Set problem a
Count the lines in the entries below that contain the string "penwidth", matching case exactly, and give only the number.

Text provided
»»

With an organized tour group: Eclipse travel groups are becoming very common these days and you can hitch along with an expert who has scouted out the area and considered many other comfort aspects of the eclipse observing. If you venture out on your own, you may not find a friendly location to set up your telescope let alone additional amenities such as food, something to drink, and a restroom to relieve yourself! The eclipse event last several hours and your enjoyment will be greatly enriched by sharing it with others who are there for the same reason.

Here are some examples of places not recommended for observing an eclipse.

Along the highway: As mentioned before, it can be quite hazardous to simply pull over to the side of the road and set up a telescope. About the only way that will work is if you pull over at a rest area. In addition, that location will have some facilities even though they may be limited.

Near a neighborhood hangout: The locals will undoubtedly come out to see what is going on and if you happen to be setting up, they will come over to see what you are doing. If your intent is to share your knowledge with the locals, this can be wonderful but if you have traveled a long distance, are by yourself, and want to observe the eclipse this may not be a good place.

In a crowd: One again, if your intent is to teach about the sun and the eclipse then setting up in a crowded location can be fun. But if you are after pictures of the eclipse you may not want to be in a place where someone could trip over your tripod or block your view of the sun. In some cases, a crowd cannot be avoided such as on a cruise ship. Under those circumstances it is recommended that you set up in a group of friends or acquaintances that will not disturb your process.

««

Record set
»»

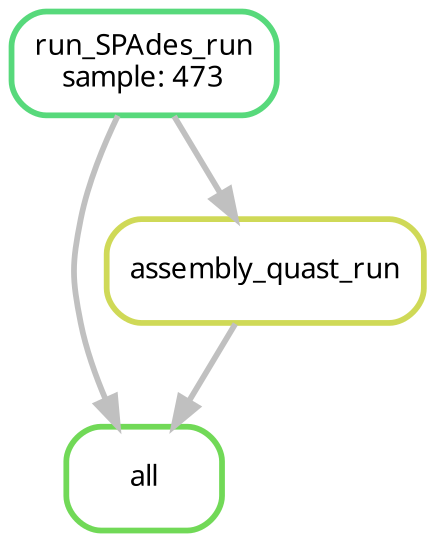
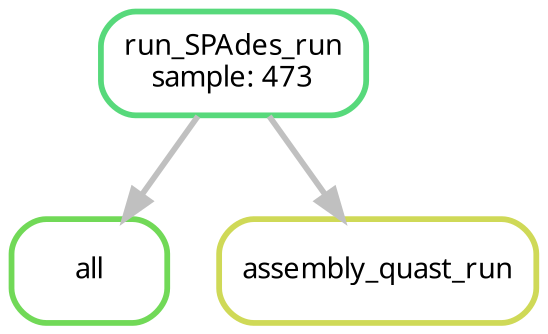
  digraph {
    bgcolor=white
    node [fontname=sans fontsize=10 penwidth=2 shape=box style=rounded]
    edge [color=grey penwidth=2]
    n1 [color="0.30 0.6 0.85" label=all]
    n2 [color="0.38 0.6 0.85" label="run_SPAdes_run\nsample: 473"]
    n3 [color="0.18 0.6 0.85" label=assembly_quast_run]
    n2 -> n1
    n2 -> n3
-   n3 -> n1
  }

««

Set problem b
Carry on the eclipse-observing text above, starting after its last sentence.

Result a
2

Result b
On an animal path: Another place not to set up is on a path normally traveled by animals going in and out at the end or start of a day. That is, unless your plan is to watch the animals and not the eclipse to see what effect the eclipse has on them. There is a story of an eclipse watcher who set up in a chicken coup to get out of the wind. During totality the eclipse chaser did not see much as the chickens all came home to roost for the evening as totality set in. I've also heard about an observer that set up near a lake full of wild birds that took flight during the eclipse blocking the view of the eclipse. Whether these stories are true or not doesn't really matter, the lesson they teach is simple; avoid animal paths and habitats.

Near a war zone: This should be pretty obvious. A war zone can shift directions at any time and stray munitions could get dangerously near. If the country you are visiting is experiencing revolution or terrorist activities to a high degree, it will be a good idea to either avoid that area or to hire your own security to ensure your safety.

There are other considerations when selecting a viewing location. Because most eclipse chasers have brought cameras, are tourists in the area of the eclipse, and many have binoculars or telescopes, they may be prime targets for thieves. Although you cannot really say that anyplace is 100% safe all the time, you should be prudent in selecting a location that will not make you too much of a target.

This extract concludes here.